## [Exercise directions]
Every line of the listing is to be printed again exactly.

'''

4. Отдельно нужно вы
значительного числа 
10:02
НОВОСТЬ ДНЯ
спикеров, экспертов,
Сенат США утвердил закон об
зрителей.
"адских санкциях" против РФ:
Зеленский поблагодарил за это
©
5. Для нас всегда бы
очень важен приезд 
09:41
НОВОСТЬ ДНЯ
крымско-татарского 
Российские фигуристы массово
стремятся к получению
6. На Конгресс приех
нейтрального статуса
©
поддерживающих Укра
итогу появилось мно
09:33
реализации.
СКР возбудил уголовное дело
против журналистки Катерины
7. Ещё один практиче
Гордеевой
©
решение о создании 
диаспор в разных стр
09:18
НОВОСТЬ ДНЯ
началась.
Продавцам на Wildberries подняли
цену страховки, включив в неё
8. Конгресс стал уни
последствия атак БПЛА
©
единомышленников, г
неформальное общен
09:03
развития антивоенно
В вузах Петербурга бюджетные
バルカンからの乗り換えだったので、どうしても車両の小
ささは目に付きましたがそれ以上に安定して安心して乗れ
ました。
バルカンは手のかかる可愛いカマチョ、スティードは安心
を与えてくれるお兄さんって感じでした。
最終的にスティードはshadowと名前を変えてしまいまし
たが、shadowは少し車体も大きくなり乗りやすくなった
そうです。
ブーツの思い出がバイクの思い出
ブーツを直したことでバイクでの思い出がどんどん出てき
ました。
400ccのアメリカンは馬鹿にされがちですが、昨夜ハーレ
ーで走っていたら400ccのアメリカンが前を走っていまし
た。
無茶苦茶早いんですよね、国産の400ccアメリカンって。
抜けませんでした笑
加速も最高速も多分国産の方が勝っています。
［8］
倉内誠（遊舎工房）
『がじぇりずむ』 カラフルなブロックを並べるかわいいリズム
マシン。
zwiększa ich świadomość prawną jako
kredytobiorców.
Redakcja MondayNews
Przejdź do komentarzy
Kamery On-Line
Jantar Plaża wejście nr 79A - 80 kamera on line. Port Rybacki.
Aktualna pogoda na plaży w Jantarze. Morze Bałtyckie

'''

## [Output of the exercise]
4. Отдельно нужно вы
значительного числа 
10:02
НОВОСТЬ ДНЯ
спикеров, экспертов,
Сенат США утвердил закон об
зрителей.
"адских санкциях" против РФ:
Зеленский поблагодарил за это
©
5. Для нас всегда бы
очень важен приезд 
09:41
НОВОСТЬ ДНЯ
крымско-татарского 
Российские фигуристы массово
стремятся к получению
6. На Конгресс приех
нейтрального статуса
©
поддерживающих Укра
итогу появилось мно
09:33
реализации.
СКР возбудил уголовное дело
против журналистки Катерины
7. Ещё один практиче
Гордеевой
©
решение о создании 
диаспор в разных стр
09:18
НОВОСТЬ ДНЯ
началась.
Продавцам на Wildberries подняли
цену страховки, включив в неё
8. Конгресс стал уни
последствия атак БПЛА
©
единомышленников, г
неформальное общен
09:03
развития антивоенно
В вузах Петербурга бюджетные
バルカンからの乗り換えだったので、どうしても車両の小
ささは目に付きましたがそれ以上に安定して安心して乗れ
ました。
バルカンは手のかかる可愛いカマチョ、スティードは安心
を与えてくれるお兄さんって感じでした。
最終的にスティードはshadowと名前を変えてしまいまし
たが、shadowは少し車体も大きくなり乗りやすくなった
そうです。
ブーツの思い出がバイクの思い出
ブーツを直したことでバイクでの思い出がどんどん出てき
ました。
400ccのアメリカンは馬鹿にされがちですが、昨夜ハーレ
ーで走っていたら400ccのアメリカンが前を走っていまし
た。
無茶苦茶早いんですよね、国産の400ccアメリカンって。
抜けませんでした笑
加速も最高速も多分国産の方が勝っています。
［8］
倉内誠（遊舎工房）
『がじぇりずむ』 カラフルなブロックを並べるかわいいリズム
マシン。
zwiększa ich świadomość prawną jako
kredytobiorców.
Redakcja MondayNews
Przejdź do komentarzy
Kamery On-Line
Jantar Plaża wejście nr 79A - 80 kamera on line. Port Rybacki.
Aktualna pogoda na plaży w Jantarze. Morze Bałtyckie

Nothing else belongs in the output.